Monday, May 31, 2004
Title: Von Bek: "Warhound and the World's Pain", "City in the Autumn Stars", "Pleasure Gardens of Felipe Sagittarius"
Author: Michael Moorcock
Publisher:Gollancz
Ironically, given that the Von Bek omnibus is considered to be the first volume in the Eternal Champion series, Von Bek is one of the few Michael Moorcock characters that I had not read. I read all the Elric, Corum, Hawkmoon, and assorted other Eternal Champion incarnations – the Eternal Champion being a being chosen in each reality to fight in the great fight between order and chaos, normally to redress the balance from the extremes one or the other has attained.
With that Von Bek is the volume set in the most traditional/real environment, the two books which make up the bulk of this volume are both set in historical Europe. The first book is The Warhound And The World’s Pain, in which Ulrich von Bek, a minor German noble, has been fighting in numerous religious wars and border clashes across Europe. Ulrich finds himself surrounded by carnage, tragedy, disease flourishes with the darkness, and he decides to break free from the rut he is in, rejecting this darkness. This is when he is found by Lucifer, the fallen angel who wishes to repair the rift between him and god. Lucifer persuades von Bek that he can heal the world’s pain if he can only find the holy grail. This puts him on a quest across Europe, and alternate Europe of the Mittelmarch, esoteric lands between lands.
A couple of hundred years have passed by the time of The City In The Autumn Stars, and now the young Manfred von Bek is fleeing France, having dedicated himself to the rebirth of a country through revolution, only to see it turn against him. Heading for the city of Mirenburg, which he reckons that of all the places in Europe it is the only he will be safe. However at each step of the way it seems increasingly like there is a plot going on, a conspiracy which looks to pull in the latest von Bek, based on his families history with the holy grail. One of Moorcock’s big and consistent ideas is that of cosmic alignments, where the planets come together, providing a point where perhaps everything can be changed for the next millennia or so. Alchemists and Satanists vie for the holy grail, figuring it central to rituals which will give them key power at this significant time.
The volume is rounded off by a short, The Garden of Felippe Sagittarius, an alternate history, illustrating the idea of multiple realities and existences, which populate Moorcock’s work.

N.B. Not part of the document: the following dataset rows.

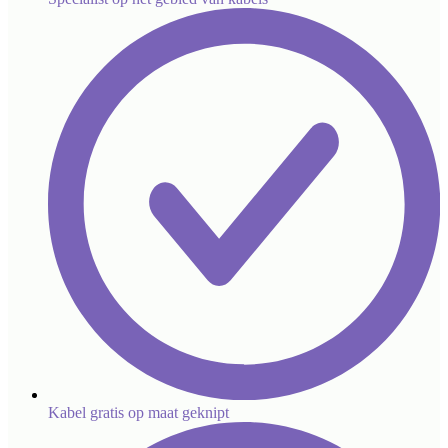
Kabel gratis op maat geknipt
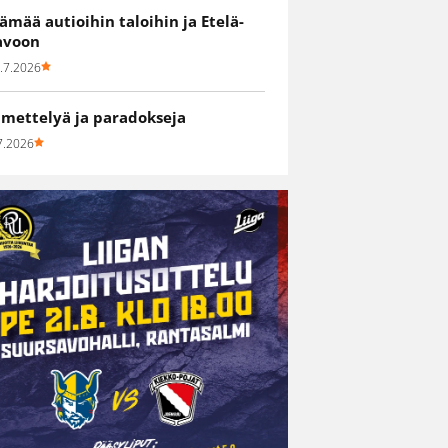
lämää autioihin taloihin ja Etelä-
avoon
.7.2026
hmettelyä ja paradokseja
7.2026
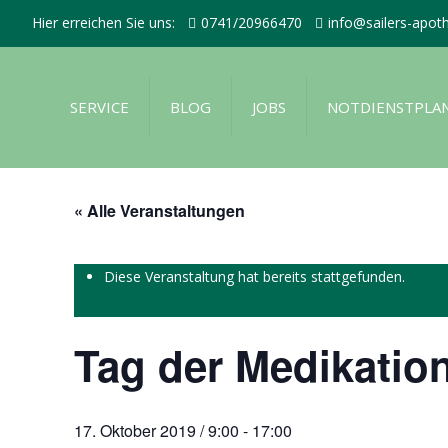
Hier erreichen Sie uns:
0741/20966470
info@sailers-apot
SERVICE
BLOG
JOBS
NOTDIENSTPLA
« Alle Veranstaltungen
Diese Veranstaltung hat bereits stattgefunden.
Tag der Medikatio
17. Oktober 2019 / 9:00
-
17:00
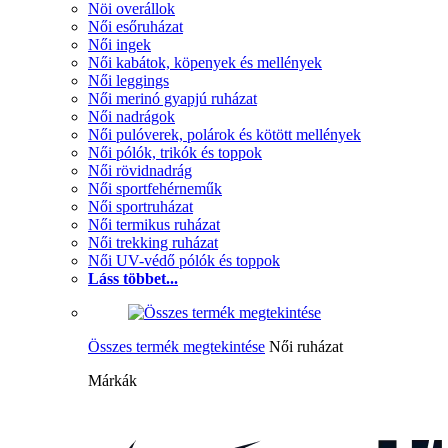
Nöi overállok
Női esőruházat
Női ingek
Női kabátok, köpenyek és mellények
Női leggings
Női merinó gyapjú ruházat
Női nadrágok
Női pulóverek, polárok és kötött mellények
Női pólók, trikók és toppok
Női rövidnadrág
Női sportfehérneműk
Női sportruházat
Női termikus ruházat
Női trekking ruházat
Női UV-védő pólók és toppok
Láss többet...
Összes termék megtekintése
Női ruházat
Márkák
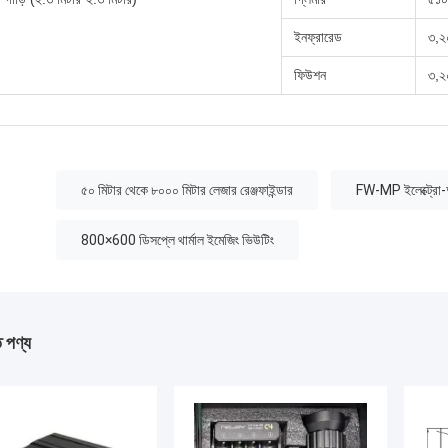
ইনফ্রারেড
৩,২
ফিউশন
৩,২
:
৫০ মিটার থেকে ৮০০০ মিটার লেজার রেঞ্জফাইন্ডার
FW-MP ইলেক্ট্রো-অপ
800×600 ডিসপ্লে থার্মাল ইমেজিং ভিউটিং
ত পণ্য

Here von Bek is a member of grail based police force, wandering through an alternate Berlin of the 1930’s, where he encounters the like of Hitler and his old enemy Klosterhiem, present in each of the von Bek stories.
Von Bek is probably Moorcock’s most historical Eternal Champion, the others flitting through imaginary and fantastical worlds. Written during the 1980’s, von Bek is one of his most recent characters, much of his other work having been written in the decades before that – often serialised in magazines to be later collected in individual books. Coming from a more accomplished point in his career the writing style in considerably more remarkable, which is no doubt also part of why these books hit the 300 page mark, rather than being barely 200. Particularly in The City In The Autumn Stars, the language really tries to capture a vision of a time period, references to the types of people and the political upheavals of the period. Part of reading this volume was to fill in the gaps in my Moorcock reading, a stable of my teens, but reading at the moment it fits in well with some of the other pieces I’ve covered recently. Covering to some degree the kind of periods which have some significance to Umberto Eco’s Foucault’s Pendulum (the ideas conspiracies, of mystical cloak and dagger) or Neal Stephenson’s Quicksilver and The Confusion (the ideas of political machinations, the mudlarks/vagabonds, the alchemists as being amongst the first scientists).